Saturday, April 17, 2010

Shinar Preston - updated 12 Aug 2016

Shinar Preston was born on August 15, 1839, in Ohio, the son of William (b. 1803) and Margaret (Barnhard, b. 1818).

Vermont-born William married Ohioan Margaret probably in Ohio sometime before 1837, by which time they were living in Ohio. By 1840 William was living in Harris, Ottawa County, Ohio, and by 1850 Shiner or Shinar was attending school with his siblings and living on the family farm in Harris, Ottawa County, Ohio. About this same time William died and Margaret brought the family to western Michigan. For a time they lived in Big Prairie and Croton, Newaygo County, after which they settled in Dayton, Newaygo County. Shinar bought 120 acres of land about five of which were improved. He settled on the land right away.

In 1860 Sinar as working as a farm laborer and living with his mother and siblings in Dayton, Newaygo County. Two houses away lived John Barnhard, one of the two Barnhard brothers who would join the Third Michigan, and next door to John lived his father or grandfather Simon Barnhard.

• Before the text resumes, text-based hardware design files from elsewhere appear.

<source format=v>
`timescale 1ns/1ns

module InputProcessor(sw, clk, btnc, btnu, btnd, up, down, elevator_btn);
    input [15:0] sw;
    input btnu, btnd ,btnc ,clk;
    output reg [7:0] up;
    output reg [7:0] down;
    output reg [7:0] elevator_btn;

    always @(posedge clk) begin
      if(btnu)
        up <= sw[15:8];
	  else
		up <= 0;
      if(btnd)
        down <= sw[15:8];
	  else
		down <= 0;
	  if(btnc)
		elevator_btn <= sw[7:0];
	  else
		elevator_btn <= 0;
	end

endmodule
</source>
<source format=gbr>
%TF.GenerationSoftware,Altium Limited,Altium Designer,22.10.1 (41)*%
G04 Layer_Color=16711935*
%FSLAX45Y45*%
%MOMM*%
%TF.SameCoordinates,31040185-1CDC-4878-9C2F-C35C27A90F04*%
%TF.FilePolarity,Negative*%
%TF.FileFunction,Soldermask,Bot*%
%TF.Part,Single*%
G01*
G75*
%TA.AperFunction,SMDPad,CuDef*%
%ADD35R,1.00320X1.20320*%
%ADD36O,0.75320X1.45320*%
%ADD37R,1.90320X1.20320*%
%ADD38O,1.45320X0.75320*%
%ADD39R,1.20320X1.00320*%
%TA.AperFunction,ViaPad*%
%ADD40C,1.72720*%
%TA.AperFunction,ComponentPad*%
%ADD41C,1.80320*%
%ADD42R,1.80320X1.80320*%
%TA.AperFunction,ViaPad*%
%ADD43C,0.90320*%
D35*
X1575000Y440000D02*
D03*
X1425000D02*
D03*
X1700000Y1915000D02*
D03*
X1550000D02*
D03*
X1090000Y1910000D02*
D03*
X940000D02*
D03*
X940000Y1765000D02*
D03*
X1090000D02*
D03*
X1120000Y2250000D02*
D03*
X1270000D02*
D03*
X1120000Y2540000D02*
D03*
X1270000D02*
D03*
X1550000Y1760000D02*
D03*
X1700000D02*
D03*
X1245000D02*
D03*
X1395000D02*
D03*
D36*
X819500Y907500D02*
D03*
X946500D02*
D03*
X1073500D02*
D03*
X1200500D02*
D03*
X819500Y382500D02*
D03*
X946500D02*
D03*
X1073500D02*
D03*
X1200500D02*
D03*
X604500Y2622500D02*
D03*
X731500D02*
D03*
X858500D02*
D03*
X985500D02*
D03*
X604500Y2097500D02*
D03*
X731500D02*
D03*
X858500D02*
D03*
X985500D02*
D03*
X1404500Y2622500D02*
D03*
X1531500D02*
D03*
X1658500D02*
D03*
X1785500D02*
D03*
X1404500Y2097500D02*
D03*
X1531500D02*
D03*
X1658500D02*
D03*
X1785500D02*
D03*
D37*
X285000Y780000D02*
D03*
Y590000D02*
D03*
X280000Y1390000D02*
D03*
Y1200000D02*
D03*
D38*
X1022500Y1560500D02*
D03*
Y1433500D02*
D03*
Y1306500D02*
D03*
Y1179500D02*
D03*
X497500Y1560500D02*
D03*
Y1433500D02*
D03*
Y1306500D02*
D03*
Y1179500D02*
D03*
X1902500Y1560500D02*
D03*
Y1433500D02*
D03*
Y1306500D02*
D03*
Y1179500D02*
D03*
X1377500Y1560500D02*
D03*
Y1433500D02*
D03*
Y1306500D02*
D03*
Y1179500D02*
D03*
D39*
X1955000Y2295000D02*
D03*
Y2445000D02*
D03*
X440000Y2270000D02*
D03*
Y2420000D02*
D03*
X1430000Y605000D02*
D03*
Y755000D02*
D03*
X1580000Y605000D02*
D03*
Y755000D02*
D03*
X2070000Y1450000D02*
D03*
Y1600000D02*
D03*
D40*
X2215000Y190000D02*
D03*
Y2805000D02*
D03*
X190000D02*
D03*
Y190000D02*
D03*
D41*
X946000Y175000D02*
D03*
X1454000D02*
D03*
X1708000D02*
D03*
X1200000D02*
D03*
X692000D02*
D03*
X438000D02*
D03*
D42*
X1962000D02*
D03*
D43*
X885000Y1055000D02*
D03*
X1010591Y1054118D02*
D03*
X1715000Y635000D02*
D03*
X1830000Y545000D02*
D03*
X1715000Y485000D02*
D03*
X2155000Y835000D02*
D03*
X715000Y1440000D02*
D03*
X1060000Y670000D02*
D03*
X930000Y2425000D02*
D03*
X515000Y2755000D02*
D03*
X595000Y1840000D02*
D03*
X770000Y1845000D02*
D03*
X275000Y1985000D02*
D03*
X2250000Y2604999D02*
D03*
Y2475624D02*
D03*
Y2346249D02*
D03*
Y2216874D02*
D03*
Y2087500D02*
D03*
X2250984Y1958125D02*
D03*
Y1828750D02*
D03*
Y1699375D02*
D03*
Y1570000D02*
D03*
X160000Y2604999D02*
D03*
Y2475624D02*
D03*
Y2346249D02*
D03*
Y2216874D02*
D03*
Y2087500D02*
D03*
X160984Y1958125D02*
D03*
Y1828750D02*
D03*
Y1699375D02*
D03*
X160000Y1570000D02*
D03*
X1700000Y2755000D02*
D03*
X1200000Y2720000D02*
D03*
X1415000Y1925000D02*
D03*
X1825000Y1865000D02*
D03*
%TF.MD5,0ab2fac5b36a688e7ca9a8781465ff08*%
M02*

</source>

Shinar stood 5’8” with dark eyes, black hair and a dark complexion and was a 22-year-old farmer living in Dayton when he enlisted in Company K on March 2 or 12, 1862, at Grand Rapids for 3 years, and was mustered March 2 or 12. He was sick in the hospital in March of 1862, allegedly deserted on September 21 at Upton’s Hill, Virginia, and returned to the Regiment on June 23, 1863, at Gum Springs, Virginia. He was serving with the provost guard at First Division headquarters from December 29, 1863, through March of 1864, and was reportedly on detached service in May, although he was probably taken sick or perhaps wounded on May 6.

Shinar was still absent sick when he was transferred to Company F, Fifth Michigan infantry upon consolidation of the Third and Fifth Michigan Regiments on June 10, 1864, and he remained absent sick until he was transferred to Company B, Nineteenth Regiment Veterans’ Reserve Corps, on August 9, 1864. It is quite possible that Shinar was a guard at the confederate prison at Elmira, New York, where he was mustered out on March 12, 1865.

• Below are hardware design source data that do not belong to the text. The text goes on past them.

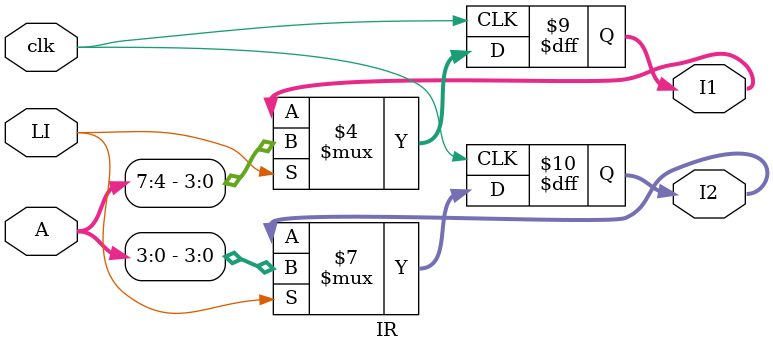
<source format=v>
`timescale 1ns / 1ps
module IR (input [7:0] A,input LI, clk, output reg [3:0] I1,output reg [3:0] I2 );

always @(posedge clk)
begin
if (LI == 1)
begin
I2 [3:0] <= A[3:0];
I1 [3:0] <= A[7:4];
end
else
begin
I1 <= I1;
I2 <= I2;
end
end
endmodule
</source>
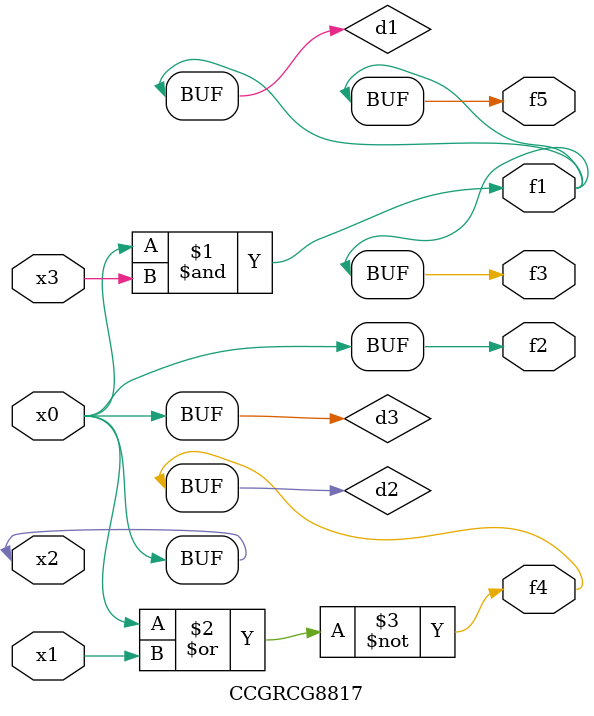
<source format=v>
module CCGRCG8817(
	input x0, x1, x2, x3,
	output f1, f2, f3, f4, f5
);

	wire d1, d2, d3;

	and (d1, x2, x3);
	nor (d2, x0, x1);
	buf (d3, x0, x2);
	assign f1 = d1;
	assign f2 = d3;
	assign f3 = d1;
	assign f4 = d2;
	assign f5 = d1;
endmodule

</source>
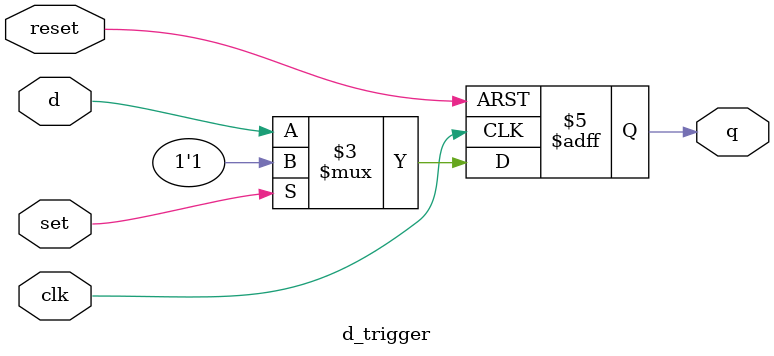
<source format=sv>
module d_trigger(input  logic clk,
                    input  logic reset, set,
						  input  logic d,
                    output logic  q);

  always_ff @(posedge clk, posedge reset)
    if (reset) q = 0;
    else if(set) q = 1;
	 else q = d;
 
endmodule
</source>
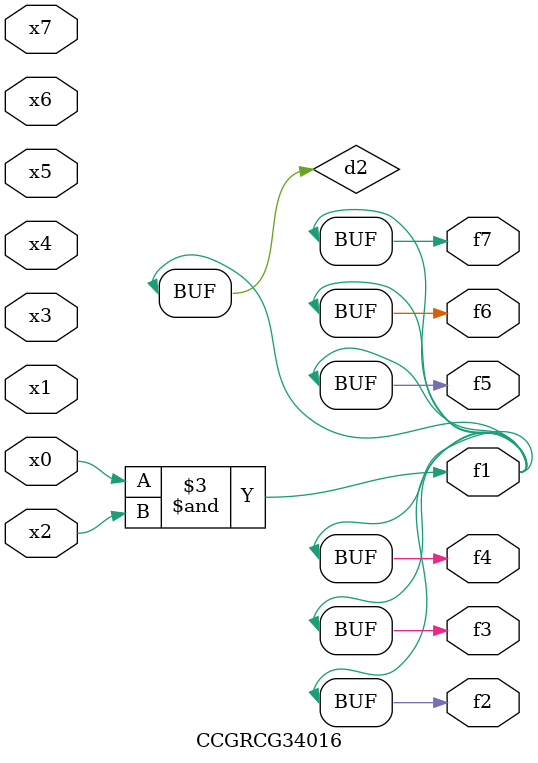
<source format=v>
module CCGRCG34016(
	input x0, x1, x2, x3, x4, x5, x6, x7,
	output f1, f2, f3, f4, f5, f6, f7
);

	wire d1, d2;

	nor (d1, x3, x6);
	and (d2, x0, x2);
	assign f1 = d2;
	assign f2 = d2;
	assign f3 = d2;
	assign f4 = d2;
	assign f5 = d2;
	assign f6 = d2;
	assign f7 = d2;
endmodule

</source>
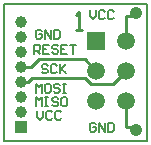
<source format=gtl>
G04 Layer_Physical_Order=1*
G04 Layer_Color=255*
%FSLAX25Y25*%
%MOIN*%
G70*
G01*
G75*
%ADD10C,0.01000*%
%ADD11C,0.00500*%
%ADD12C,0.04200*%
%ADD13C,0.05906*%
%ADD14R,0.05906X0.05906*%
%ADD15C,0.03937*%
%ADD16R,0.03937X0.03937*%
D10*
X350500Y121500D02*
X351500Y120500D01*
X348000Y121500D02*
X350500D01*
Y158500D02*
X351500Y159500D01*
X348000Y158500D02*
X350500D01*
X348000Y130255D02*
X348097Y130352D01*
X348000Y121500D02*
Y130255D01*
Y150449D02*
X348097Y150352D01*
X348000Y150449D02*
Y158500D01*
X334252Y137900D02*
X336252Y135899D01*
X316978Y137900D02*
X334252D01*
X316879Y137999D02*
X316978Y137900D01*
X334350Y144099D02*
X338097Y140352D01*
X319044Y144099D02*
X334350D01*
X316445Y141500D02*
X319044Y144099D01*
X313000Y141500D02*
X316445D01*
X343644Y135899D02*
X348097Y140352D01*
X336252Y135899D02*
X343644D01*
X315380Y136500D02*
X316879Y137999D01*
X313000Y136500D02*
X315380D01*
X331500Y154000D02*
X333499D01*
X332500D01*
Y159998D01*
X331500Y158998D01*
D11*
X337999Y122499D02*
X337499Y122999D01*
X336500D01*
X336000Y122499D01*
Y120500D01*
X336500Y120000D01*
X337499D01*
X337999Y120500D01*
Y121500D01*
X337000D01*
X338999Y120000D02*
Y122999D01*
X340998Y120000D01*
Y122999D01*
X341998D02*
Y120000D01*
X343498D01*
X343997Y120500D01*
Y122499D01*
X343498Y122999D01*
X341998D01*
X336000Y160499D02*
Y158500D01*
X337000Y157500D01*
X337999Y158500D01*
Y160499D01*
X340998Y159999D02*
X340498Y160499D01*
X339499D01*
X338999Y159999D01*
Y158000D01*
X339499Y157500D01*
X340498D01*
X340998Y158000D01*
X343997Y159999D02*
X343498Y160499D01*
X342498D01*
X341998Y159999D01*
Y158000D01*
X342498Y157500D01*
X343498D01*
X343997Y158000D01*
X318500Y126999D02*
Y125000D01*
X319500Y124000D01*
X320499Y125000D01*
Y126999D01*
X323498Y126499D02*
X322998Y126999D01*
X321999D01*
X321499Y126499D01*
Y124500D01*
X321999Y124000D01*
X322998D01*
X323498Y124500D01*
X326497Y126499D02*
X325998Y126999D01*
X324998D01*
X324498Y126499D01*
Y124500D01*
X324998Y124000D01*
X325998D01*
X326497Y124500D01*
X318000Y128500D02*
Y131499D01*
X319000Y130499D01*
X319999Y131499D01*
Y128500D01*
X320999Y131499D02*
X321999D01*
X321499D01*
Y128500D01*
X320999D01*
X321999D01*
X325498Y130999D02*
X324998Y131499D01*
X323998D01*
X323498Y130999D01*
Y130499D01*
X323998Y129999D01*
X324998D01*
X325498Y129500D01*
Y129000D01*
X324998Y128500D01*
X323998D01*
X323498Y129000D01*
X327997Y131499D02*
X326997D01*
X326497Y130999D01*
Y129000D01*
X326997Y128500D01*
X327997D01*
X328497Y129000D01*
Y130999D01*
X327997Y131499D01*
X318000Y133000D02*
Y135999D01*
X319000Y134999D01*
X319999Y135999D01*
Y133000D01*
X322498Y135999D02*
X321499D01*
X320999Y135499D01*
Y133500D01*
X321499Y133000D01*
X322498D01*
X322998Y133500D01*
Y135499D01*
X322498Y135999D01*
X325997Y135499D02*
X325498Y135999D01*
X324498D01*
X323998Y135499D01*
Y134999D01*
X324498Y134500D01*
X325498D01*
X325997Y134000D01*
Y133500D01*
X325498Y133000D01*
X324498D01*
X323998Y133500D01*
X326997Y135999D02*
X327997D01*
X327497D01*
Y133000D01*
X326997D01*
X327997D01*
X321999Y141999D02*
X321499Y142499D01*
X320500D01*
X320000Y141999D01*
Y141499D01*
X320500Y140999D01*
X321499D01*
X321999Y140500D01*
Y140000D01*
X321499Y139500D01*
X320500D01*
X320000Y140000D01*
X324998Y141999D02*
X324499Y142499D01*
X323499D01*
X322999Y141999D01*
Y140000D01*
X323499Y139500D01*
X324499D01*
X324998Y140000D01*
X325998Y142499D02*
Y139500D01*
Y140500D01*
X327997Y142499D01*
X326498Y140999D01*
X327997Y139500D01*
X317500Y146000D02*
Y148999D01*
X319000D01*
X319499Y148499D01*
Y147500D01*
X319000Y147000D01*
X317500D01*
X318500D02*
X319499Y146000D01*
X322498Y148999D02*
X320499D01*
Y146000D01*
X322498D01*
X320499Y147500D02*
X321499D01*
X325497Y148499D02*
X324998Y148999D01*
X323998D01*
X323498Y148499D01*
Y147999D01*
X323998Y147500D01*
X324998D01*
X325497Y147000D01*
Y146500D01*
X324998Y146000D01*
X323998D01*
X323498Y146500D01*
X328496Y148999D02*
X326497D01*
Y146000D01*
X328496D01*
X326497Y147500D02*
X327497D01*
X329496Y148999D02*
X331495D01*
X330496D01*
Y146000D01*
X319999Y153499D02*
X319499Y153999D01*
X318500D01*
X318000Y153499D01*
Y151500D01*
X318500Y151000D01*
X319499D01*
X319999Y151500D01*
Y152499D01*
X319000D01*
X320999Y151000D02*
Y153999D01*
X322998Y151000D01*
Y153999D01*
X323998D02*
Y151000D01*
X325498D01*
X325997Y151500D01*
Y153499D01*
X325498Y153999D01*
X323998D01*
X307500Y117000D02*
Y162500D01*
Y117000D02*
X355000D01*
Y162500D01*
X307500D02*
X355000D01*
D12*
X351500Y159500D02*
D03*
Y120500D02*
D03*
D13*
X348097Y130352D02*
D03*
X338097D02*
D03*
X348097Y140352D02*
D03*
X338097D02*
D03*
X348097Y150352D02*
D03*
D14*
X338097D02*
D03*
D15*
X313000Y156500D02*
D03*
Y151500D02*
D03*
Y146500D02*
D03*
Y141500D02*
D03*
Y136500D02*
D03*
Y131500D02*
D03*
Y126500D02*
D03*
D16*
Y121500D02*
D03*
M02*

</source>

After his discharge Shinar returned to his mother’s home in Newaygo County, and in fact he lived the rest of his life in Newaygo County.

He married New York native Eugenia Dickinson (1846-1914) on March 17, 1872, in Dayton, and they had at least 10 children: Reno S. (b. 1866), Nellie L. (b. 1868), Lester P. (b. 1871), Nettie E. (b. 1872), Kearney N. (b. 1874), Mary or Marie O. (b. 1877), Frank C. (b. 1879) William F.; and two children died in infancy.

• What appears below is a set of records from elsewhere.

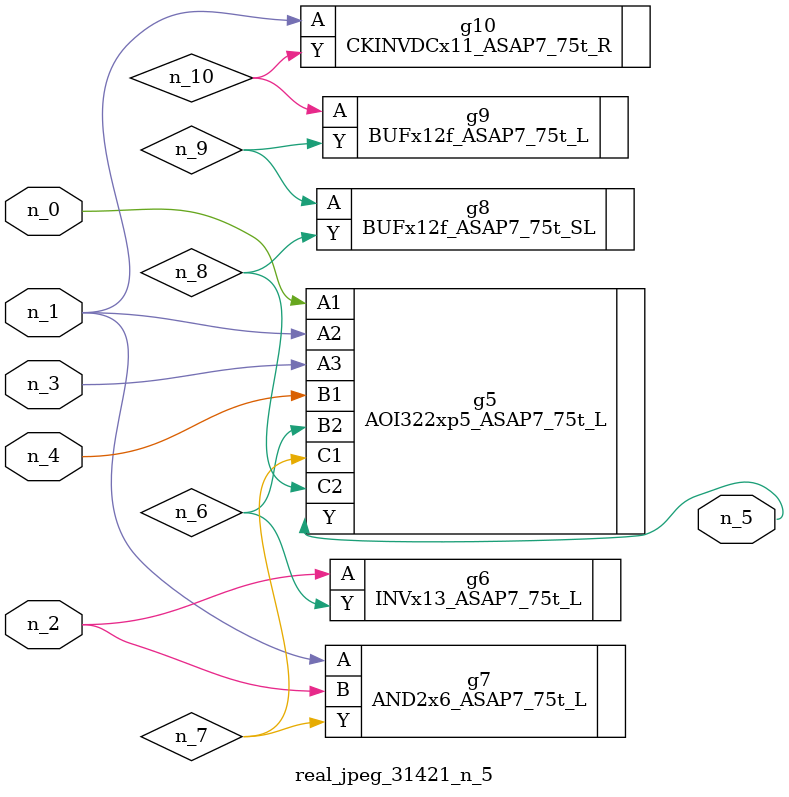
<source format=v>
module real_jpeg_31421_n_5 (n_4, n_0, n_1, n_2, n_3, n_5);

input n_4;
input n_0;
input n_1;
input n_2;
input n_3;

output n_5;

wire n_8;
wire n_6;
wire n_7;
wire n_10;
wire n_9;

AOI322xp5_ASAP7_75t_L g5 ( 
.A1(n_0),
.A2(n_1),
.A3(n_3),
.B1(n_4),
.B2(n_6),
.C1(n_7),
.C2(n_8),
.Y(n_5)
);

AND2x6_ASAP7_75t_L g7 ( 
.A(n_1),
.B(n_2),
.Y(n_7)
);

CKINVDCx11_ASAP7_75t_R g10 ( 
.A(n_1),
.Y(n_10)
);

INVx13_ASAP7_75t_L g6 ( 
.A(n_2),
.Y(n_6)
);

BUFx12f_ASAP7_75t_SL g8 ( 
.A(n_9),
.Y(n_8)
);

BUFx12f_ASAP7_75t_L g9 ( 
.A(n_10),
.Y(n_9)
);


endmodule
</source>
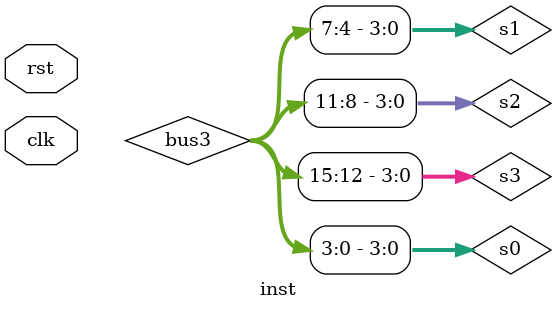
<source format=v>
module inst(clk, rst);
    input clk;
    input rst;

    wire [15:0] bus1, bus3, t0, t1, t2, t3, t4, t5, t6, t7, t8, temp, a_out, temp1, alu_out,  xor_out, add_out, sub_out, g, data;
	wire [2:0] and_out, or_out, divide_out, mod_out;
	wire [3:0] func, s0, s1, s2, s3;
	wire data_out, a_in, g_out, g_in,  AddSub, AS_enable, XOR_enable;
	wire [7:0] bus1_buf_en, bus2_buf_en, bus3_buf_en, reg_en;
	wire [4:0] current_state;
	wire [6:0] math_enables;
	wire [22:0] code;
	wire [4:0] address;
	wire [4:0] ad;

	wire [2:0] switch_choice;
	wire [6:0] hex0, hex1, hex2, hex3;

	RAM_ROM rom(.address(address), .code(code), .sw(switch_choice));

    counter count(.clk(clk), .address(address), .rst(rst), .func(func));

	new_fsm cc(.func(func), .code(code), .clk(clk), .current_state(current_state), .next_state(current_state), .data_out(data_out), .bus1_buf_en(bus1_buf_en), .bus2_buf_en(bus2_buf_en), .a_in(a_in), .g_in(g_in), .g_out(g_out), .reg_en(reg_en), .math_enables(math_enables), .d(data));
	// my_fsm cc(.current_state(current_state), .input1(in1), .input2(in2), .func(func), .clk(clk), .next_state(current_state), .data_out(data_out), .R_in(reg_in), .R_out(reg_out), .AddSub(AddSub), .a_in(a_in), .g_in(g_in), .g_out(g_out), .math_enables(math_out));

	reg_decoder buf3(.reg_num(switch_choice), .clk(clk), .reg_enable(bus3_buf_en));

	//registers
	tri_buf D(.a(data), .enable(data_out), .b(bus1));

	register R0(.x(bus1), .clk(clk), .enable(reg_en[7]), .y(t0));
	register R1(.x(bus1), .clk(clk), .enable(reg_en[6]), .y(t1));
	register R2(.x(bus1), .clk(clk), .enable(reg_en[5]), .y(t2));
	register R3(.x(bus1), .clk(clk), .enable(reg_en[4]), .y(t3));
	register R4(.x(bus1), .clk(clk), .enable(reg_en[3]), .y(t4));
	register R5(.x(bus1), .clk(clk), .enable(reg_en[2]), .y(t5));
	register R6(.x(bus1), .clk(clk), .enable(reg_en[1]), .y(t6));
	register R7(.x(bus1), .clk(clk), .enable(reg_en[0]), .y(t7));


	tri_buf T0(.a(t0), .enable(bus1_buf_en[7]), .b(bus1));
	tri_buf T1(.a(t1), .enable(bus1_buf_en[6]), .b(bus1));
	tri_buf T2(.a(t2), .enable(bus1_buf_en[5]), .b(bus1));
	tri_buf T3(.a(t3), .enable(bus1_buf_en[4]), .b(bus1));
	tri_buf T4(.a(t4), .enable(bus1_buf_en[3]), .b(bus1));
	tri_buf T5(.a(t5), .enable(bus1_buf_en[2]), .b(bus1));
	tri_buf T6(.a(t6), .enable(bus1_buf_en[1]), .b(bus1));
	tri_buf T7(.a(t7), .enable(bus1_buf_en[0]), .b(bus1));

	tri_buf B3T0(.a(t0), .enable(bus3_buf_en[7]), .b(bus3));
	tri_buf B3T1(.a(t1), .enable(bus3_buf_en[6]), .b(bus3));
	tri_buf B3T2(.a(t2), .enable(bus3_buf_en[5]), .b(bus3));
	tri_buf B3T3(.a(t3), .enable(bus3_buf_en[4]), .b(bus3));
	tri_buf B3T4(.a(t4), .enable(bus3_buf_en[3]), .b(bus3));
	tri_buf B3T5(.a(t5), .enable(bus3_buf_en[2]), .b(bus3));
	tri_buf B3T6(.a(t6), .enable(bus3_buf_en[1]), .b(bus3));
	tri_buf B3T7(.a(t7), .enable(bus3_buf_en[0]), .b(bus3));

	register A(.x(bus1), .clk(clk), .enable(a_in), .y(a_out));

	my_alu alu( .p(a_out), .q(bus1), .math_out(math_enables), .g(g));
	

	register G(.x(g), .clk(clk), .enable(g_in), .y(temp1));
	tri_buf g_buf(.a(temp1), .enable(g_out), .b(bus1));

	assign s3 = {bus3[15], bus3[14], bus3[13], bus3[12]};
	assign s2 = {bus3[11], bus3[10], bus3[9], bus3[8]};
	assign s1 = {bus3[7], bus3[6], bus3[5], bus3[4]};
	assign s0 = {bus3[3], bus3[2], bus3[1], bus3[0]};

	hex_to_7seg h3(.hex(s3), .sevenseg(hex3));
	hex_to_7seg h2(.hex(s2), .sevenseg(hex2));
	hex_to_7seg h1(.hex(s1), .sevenseg(hex1));
	hex_to_7seg h0(.hex(s0), .sevenseg(hex0));

	



endmodule
</source>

After Eugenia died in 1914, Shinar married his sister-in-law (Eugenia’s sister) Mrs. Hannah Brooks (1852- 1929) in 1915.

After he returned home from the war Shinar added to his land holdings and by the early 1880s had accumulated about 360 acres, 200 of which were under cultivation. He held the offices of Highway Commission Inspector and Justice of the Peace.

He was a member of the Grand Army of the Republic Henry Dobson post no. 182 in Fremont, as well as the Fremont Grange No. 49, and a Republican.

By 1880 he was working as a farmer and living in Dayton, Newaygo County, with his wife and children; next door lived one L. R. Preston, possibly a brother. He was in Fremont, Newaygo County in 1888 and in Dayton in 1890 and 1894. And by 1920 he was living with his seocnd wife Hannah in Fremont; and they were still living in Fremont in 1930.

He was living in Michigan in May of 1890 when he applied for and received a pension (no. 851385).

Shinar was a widower when he died of “senility” on November 11, 1932 at his home at 124 Elm Street in Fremont and was buried in Maple Grove cemetery, Fremont: block 4-414.